| Document passage |
| name | test-sh-monitor |
| description | Guide for running and monitoring `dev-support/test.sh` in conflux-rust. Use this skill whenever the user wants to run tests, launch test.sh, monitor test progress, check test results, set up a new worktree for testing, or diagnose test failures in the conflux-rust project. Also trigger when the user asks about test phases, log keywords, build failures, or integration test failures in this repo.
|
test.sh Running and Monitoring Guide
Core Principle
Always run the complete test.sh — never execute individual phases in isolation.
test.sh sets critical environment variables (CARGO_TARGET_DIR, RUSTFLAGS, CONFLUX_BENCH), activates the venv, and manages symlinks. These side effects only take effect during a full run. In particular, CARGO_TARGET_DIR=$ROOT_DIR/build exists only within the test.sh process environment — manually running cargo build inside tools/consensus_bench/ will drop artifacts in the wrong location, causing integration tests to pick up a stale binary.
Step 0: Ask for Polling Interval
Before doing anything else, ask the user:
"How often should I check the log? Options: 60s, 120s, or a custom value."
Remember the chosen interval — it will be used in the monitoring loop in Step 3.
Step 1: Pre-flight Checks
Confirm these five items before launching to avoid discovering environment problems after a long wait:
command -v uv || echo "MISSING: run: curl -LsSf https://astral.sh/uv/install.sh | sh"
git submodule status | grep "^-" && echo "MISSING submodules: run git submodule update --init --recursive" || echo "submodules OK"
ls -la target 2>/dev/null || echo "target not present (OK, test.sh will handle)"
ls .venv 2>/dev/null && echo "venv exists" || echo "venv absent (test.sh will create it)"
bash cargo_fmt.sh -- --check
If fmt check fails, fix formatting before launching test.sh — there is no point waiting for a build that will eventually fail the same check.

| Information supplied |
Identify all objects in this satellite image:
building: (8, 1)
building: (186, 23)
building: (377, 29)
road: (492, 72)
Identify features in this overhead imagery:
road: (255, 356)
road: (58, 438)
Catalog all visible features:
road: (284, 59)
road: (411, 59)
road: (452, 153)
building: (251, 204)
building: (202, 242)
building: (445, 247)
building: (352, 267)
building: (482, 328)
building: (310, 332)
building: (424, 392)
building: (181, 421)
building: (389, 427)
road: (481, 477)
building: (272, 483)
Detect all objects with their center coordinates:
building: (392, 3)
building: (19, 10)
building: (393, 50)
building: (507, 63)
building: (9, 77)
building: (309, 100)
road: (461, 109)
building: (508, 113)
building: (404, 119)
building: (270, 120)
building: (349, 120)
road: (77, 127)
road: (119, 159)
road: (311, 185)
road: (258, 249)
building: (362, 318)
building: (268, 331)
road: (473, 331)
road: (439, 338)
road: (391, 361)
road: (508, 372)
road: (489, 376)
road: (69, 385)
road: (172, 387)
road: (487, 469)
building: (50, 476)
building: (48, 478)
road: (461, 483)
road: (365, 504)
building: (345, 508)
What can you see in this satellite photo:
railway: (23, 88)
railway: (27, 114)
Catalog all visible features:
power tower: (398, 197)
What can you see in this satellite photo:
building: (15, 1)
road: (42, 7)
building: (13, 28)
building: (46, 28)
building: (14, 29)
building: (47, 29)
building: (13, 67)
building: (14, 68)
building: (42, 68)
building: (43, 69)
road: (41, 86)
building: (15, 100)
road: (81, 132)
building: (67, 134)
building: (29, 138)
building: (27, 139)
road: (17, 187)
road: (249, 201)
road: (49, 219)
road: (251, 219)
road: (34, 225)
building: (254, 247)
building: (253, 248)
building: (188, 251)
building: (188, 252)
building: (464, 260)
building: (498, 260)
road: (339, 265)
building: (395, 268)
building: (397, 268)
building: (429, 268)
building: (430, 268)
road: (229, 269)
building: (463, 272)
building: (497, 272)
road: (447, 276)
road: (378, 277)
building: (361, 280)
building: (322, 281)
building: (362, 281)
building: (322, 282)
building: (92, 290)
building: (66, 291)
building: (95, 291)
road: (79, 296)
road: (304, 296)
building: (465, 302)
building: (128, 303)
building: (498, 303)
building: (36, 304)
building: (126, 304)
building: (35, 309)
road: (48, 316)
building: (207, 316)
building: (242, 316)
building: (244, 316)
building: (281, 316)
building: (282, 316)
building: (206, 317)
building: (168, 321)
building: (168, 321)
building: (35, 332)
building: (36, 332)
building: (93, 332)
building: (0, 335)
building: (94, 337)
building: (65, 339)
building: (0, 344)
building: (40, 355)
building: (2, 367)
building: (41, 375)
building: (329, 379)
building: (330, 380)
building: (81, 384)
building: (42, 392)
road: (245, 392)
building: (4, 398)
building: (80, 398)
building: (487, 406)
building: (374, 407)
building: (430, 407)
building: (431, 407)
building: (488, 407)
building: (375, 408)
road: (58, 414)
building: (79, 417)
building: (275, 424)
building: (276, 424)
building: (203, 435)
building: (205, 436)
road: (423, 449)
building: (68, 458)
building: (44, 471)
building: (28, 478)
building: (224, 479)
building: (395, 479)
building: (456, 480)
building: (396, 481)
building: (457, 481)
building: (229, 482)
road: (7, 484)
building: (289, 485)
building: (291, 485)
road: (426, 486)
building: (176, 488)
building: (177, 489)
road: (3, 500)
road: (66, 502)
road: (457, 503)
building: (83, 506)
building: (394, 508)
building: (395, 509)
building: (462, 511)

| Tasks |
1) Please extract the part of the test.sh guide from "ls -la target" to "the same check.".
2) Answer these questions from the test.sh guide:
(a) Which environment variable exists only within the test.sh process environment?
(b) What polling interval options are offered to the user?
(c) How many items should be confirmed before launching?

| Solution list |
1)
ls -la target 2>/dev/null || echo "target not present (OK, test.sh will handle)"
ls .venv 2>/dev/null && echo "venv exists" || echo "venv absent (test.sh will create it)"
bash cargo_fmt.sh -- --check
If fmt check fails, fix formatting before launching test.sh — there is no point waiting for a build that will eventually fail the same check.

2)
(a) CARGO_TARGET_DIR
(b) 60s, 120s, or a custom value
(c) Five